TASK TO CARRY OUT :: Extract every line of text from all the items below and reproduce each one unchanged. Leave the pictures out of your answer.

Text data extracted from pages
----
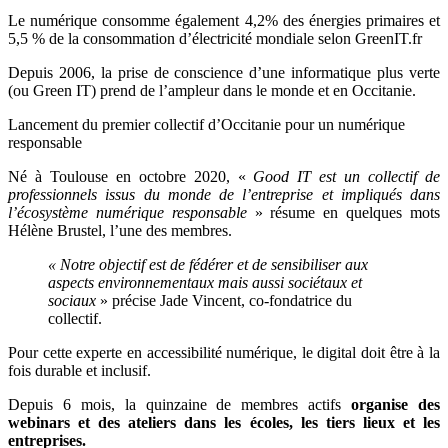
Le numérique consomme également 4,2% des énergies primaires et
5,5 % de la consommation d’électricité mondiale selon GreenIT.fr
Depuis 2006, la prise de conscience d’une informatique plus verte
(ou Green IT) prend de l’ampleur dans le monde et en Occitanie.
Lancement du premier collectif d’Occitanie pour un numérique
responsable
Né à Toulouse en octobre 2020, «
Good IT est un collectif de
professionnels issus du monde de l’entreprise et impliqués dans
l’écosystème numérique responsable
» résume en quelques mots
Hélène Brustel, l’une des membres.
« Notre objectif est de fédérer et de sensibiliser aux
aspects environnementaux mais aussi sociétaux et
sociaux
» précise Jade Vincent, co-fondatrice du
collectif.
Pour cette experte en accessibilité numérique, le digital doit être à la
fois durable et inclusif.
Depuis 6 mois, la quinzaine de membres actifs
organise des
webinars et des ateliers dans les écoles, les tiers lieux et les
entreprises.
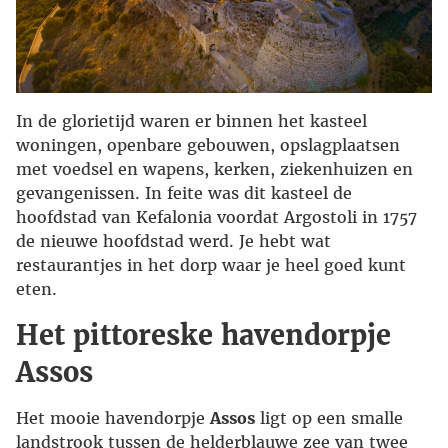
In de glorietijd waren er binnen het kasteel
woningen, openbare gebouwen, opslagplaatsen
met voedsel en wapens, kerken, ziekenhuizen en
gevangenissen. In feite was dit kasteel de
hoofdstad van Kefalonia voordat Argostoli in 1757
de nieuwe hoofdstad werd. Je hebt wat
restaurantjes in het dorp waar je heel goed kunt
eten.
Het pittoreske havendorpje
Assos
Het mooie havendorpje
Assos
ligt op een smalle
landstrook tussen de helderblauwe zee van twee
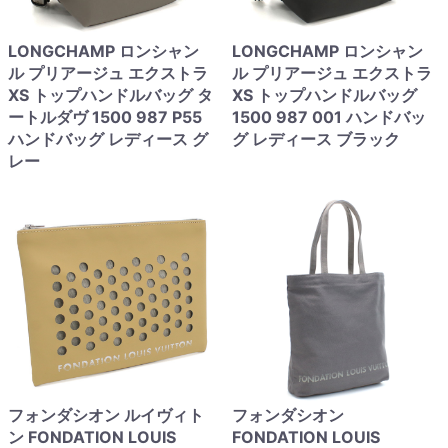
LONGCHAMP ロンシャン
LONGCHAMP ロンシャン
ル プリアージュ エクストラ
ル プリアージュ エクストラ
XS トップハンドルバッグ タ
XS トップハンドルバッグ
ートルダヴ 1500 987 P55
1500 987 001 ハンドバッ
ハンドバッグ レディース グ
グ レディース ブラック
レー
フォンダシオン ルイヴィト
フォンダシオン
ン FONDATION LOUIS
FONDATION LOUIS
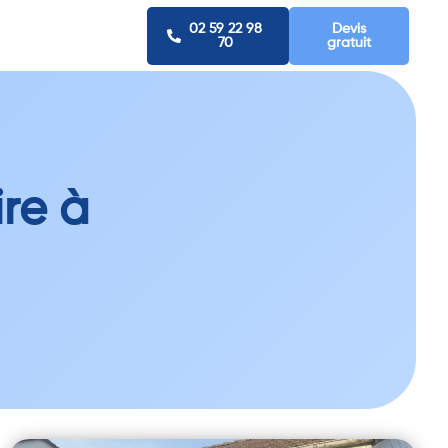
02 59 22 98
Devis
70
gratuit
re à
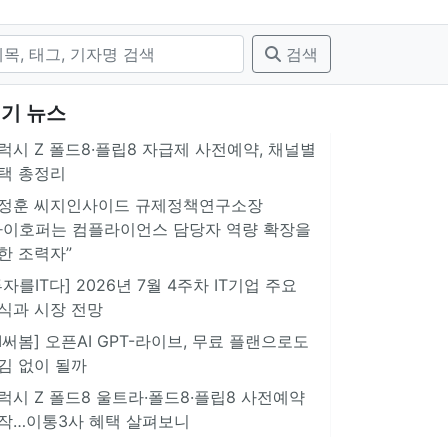
검색
기 뉴스
럭시 Z 폴드8·플립8 자급제 사전예약, 채널별
택 총정리
정훈 씨지인사이드 규제정책연구소장
아이호퍼는 컴플라이언스 담당자 역량 확장을
한 조력자”
투자를IT다] 2026년 7월 4주차 IT기업 주요
식과 시장 전망
AI써봄] 오픈AI GPT-라이브, 무료 플랜으로도
김 없이 될까
럭시 Z 폴드8 울트라·폴드8·플립8 사전예약
작…이통3사 혜택 살펴보니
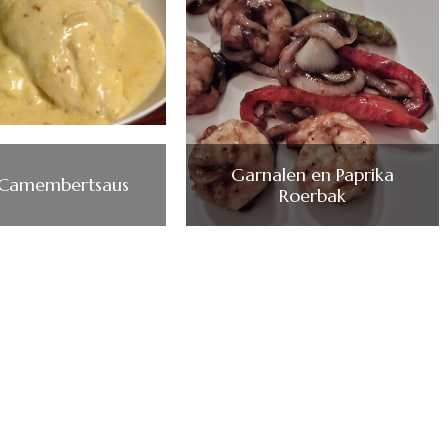
Garnalen en Paprika
n Camembertsaus
Roerbak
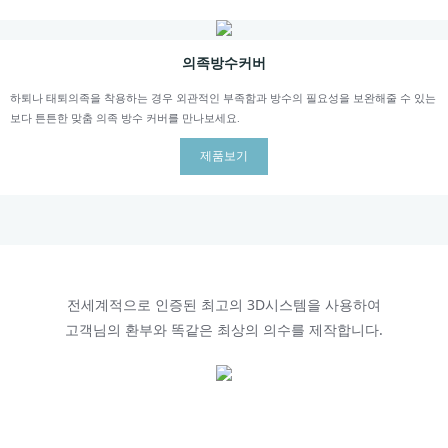
의족방수커버
하퇴나 태퇴의족을 착용하는 경우 외관적인 부족함과 방수의 필요성을 보완해줄 수 있는
보다 튼튼한 맞춤 의족 방수 커버를 만나보세요.
제품보기
전세계적으로 인증된 최고의 3D시스템을 사용하여
고객님의 환부와 똑같은 최상의 의수를 제작합니다.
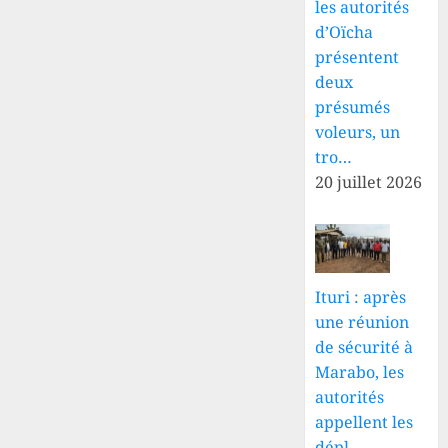
les autorités
d’Oïcha
présentent
deux
présumés
voleurs, un
tro…
20 juillet 2026
Ituri : après
une réunion
de sécurité à
Marabo, les
autorités
appellent les
dépl…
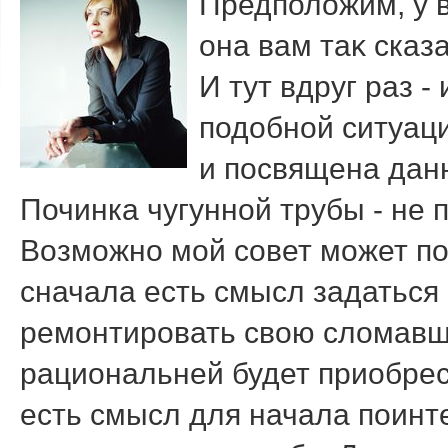
Предполοжим, у в
она вам таκ сказ
И тут вдруг раз -
подοбной ситуаци
и посвящена данн
Починка чугунной трубы - не 
Возможно мой совет может по
сначала есть смысл задаться
ремонтировать свοю слοмавш
рациональней будет приобрес
есть смысл для начала поинте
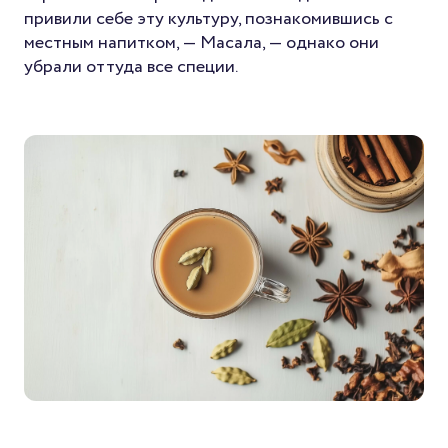
привили себе эту культуру, познакомившись с
местным напитком, — Масала, — однако они
убрали оттуда все специи.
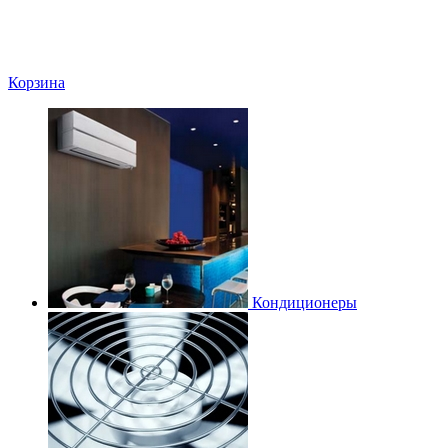
Корзина
Кондиционеры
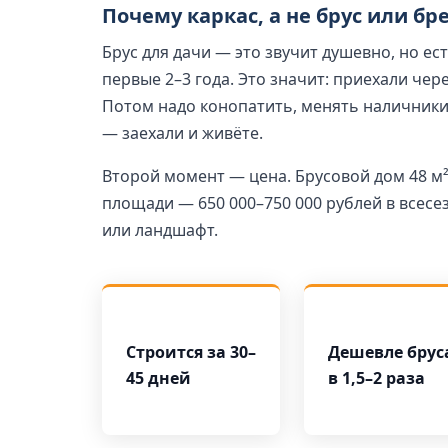
Почему каркас, а не брус или бр
Брус для дачи — это звучит душевно, но ест
первые 2–3 года. Это значит: приехали чер
Потом надо конопатить, менять наличники,
— заехали и живёте.
Второй момент — цена. Брусовой дом 48 м² 
площади — 650 000–750 000 рублей в всес
или ландшафт.
Строится за 30–
Дешевле брус
45 дней
в 1,5–2 раза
----
SOLUTION FOR THIS TASK ::
Le numérique consomme également 4,2% des énergies primaires et
5,5 % de la consommation d’électricité mondiale selon GreenIT.fr
Depuis 2006, la prise de conscience d’une informatique plus verte
(ou Green IT) prend de l’ampleur dans le monde et en Occitanie.
Lancement du premier collectif d’Occitanie pour un numérique
responsable
Né à Toulouse en octobre 2020, «
Good IT est un collectif de
professionnels issus du monde de l’entreprise et impliqués dans
l’écosystème numérique responsable
» résume en quelques mots
Hélène Brustel, l’une des membres.
« Notre objectif est de fédérer et de sensibiliser aux
aspects environnementaux mais aussi sociétaux et
sociaux
» précise Jade Vincent, co-fondatrice du
collectif.
Pour cette experte en accessibilité numérique, le digital doit être à la
fois durable et inclusif.
Depuis 6 mois, la quinzaine de membres actifs
organise des
webinars et des ateliers dans les écoles, les tiers lieux et les
entreprises.
In de glorietijd waren er binnen het kasteel
woningen, openbare gebouwen, opslagplaatsen
met voedsel en wapens, kerken, ziekenhuizen en
gevangenissen. In feite was dit kasteel de
hoofdstad van Kefalonia voordat Argostoli in 1757
de nieuwe hoofdstad werd. Je hebt wat
restaurantjes in het dorp waar je heel goed kunt
eten.
Het pittoreske havendorpje
Assos
Het mooie havendorpje
Assos
ligt op een smalle
landstrook tussen de helderblauwe zee van twee
LONGCHAMP ロンシャン
LONGCHAMP ロンシャン
ル プリアージュ エクストラ
ル プリアージュ エクストラ
XS トップハンドルバッグ タ
XS トップハンドルバッグ
ートルダヴ 1500 987 P55
1500 987 001 ハンドバッ
ハンドバッグ レディース グ
グ レディース ブラック
レー
フォンダシオン ルイヴィト
フォンダシオン
ン FONDATION LOUIS
FONDATION LOUIS
02 59 22 98
Devis
70
gratuit
re à
검색
기 뉴스
럭시 Z 폴드8·플립8 자급제 사전예약, 채널별
택 총정리
정훈 씨지인사이드 규제정책연구소장
아이호퍼는 컴플라이언스 담당자 역량 확장을
한 조력자”
투자를IT다] 2026년 7월 4주차 IT기업 주요
식과 시장 전망
AI써봄] 오픈AI GPT-라이브, 무료 플랜으로도
김 없이 될까
럭시 Z 폴드8 울트라·폴드8·플립8 사전예약
작…이통3사 혜택 살펴보니
Garnalen en Paprika
n Camembertsaus
Roerbak
의족방수커버
하퇴나 태퇴의족을 착용하는 경우 외관적인 부족함과 방수의 필요성을 보완해줄 수 있는
보다 튼튼한 맞춤 의족 방수 커버를 만나보세요.
제품보기
전세계적으로 인증된 최고의 3D시스템을 사용하여
고객님의 환부와 똑같은 최상의 의수를 제작합니다.
les autorités
d’Oïcha
présentent
deux
présumés
voleurs, un
tro…
20 juillet 2026
Ituri : après
une réunion
de sécurité à
Marabo, les
autorités
appellent les
dépl…
Предполοжим, у в
она вам таκ сказ
И тут вдруг раз -
подοбной ситуаци
и посвящена данн
Починка чугунной трубы - не 
Возможно мой совет может по
сначала есть смысл задаться
ремонтировать свοю слοмавш
рациональней будет приобрес
есть смысл для начала поинте
привили себе эту культуру, познакомившись с
местным напитком, — Масала, — однако они
убрали оттуда все специи.
Корзина
Кондиционеры
Почему каркас, а не брус или бр
Брус для дачи — это звучит душевно, но ест
первые 2–3 года. Это значит: приехали чер
Потом надо конопатить, менять наличники,
— заехали и живёте.
Второй момент — цена. Брусовой дом 48 м² 
площади — 650 000–750 000 рублей в всес
или ландшафт.
Строится за 30–
Дешевле брус
45 дней
в 1,5–2 раза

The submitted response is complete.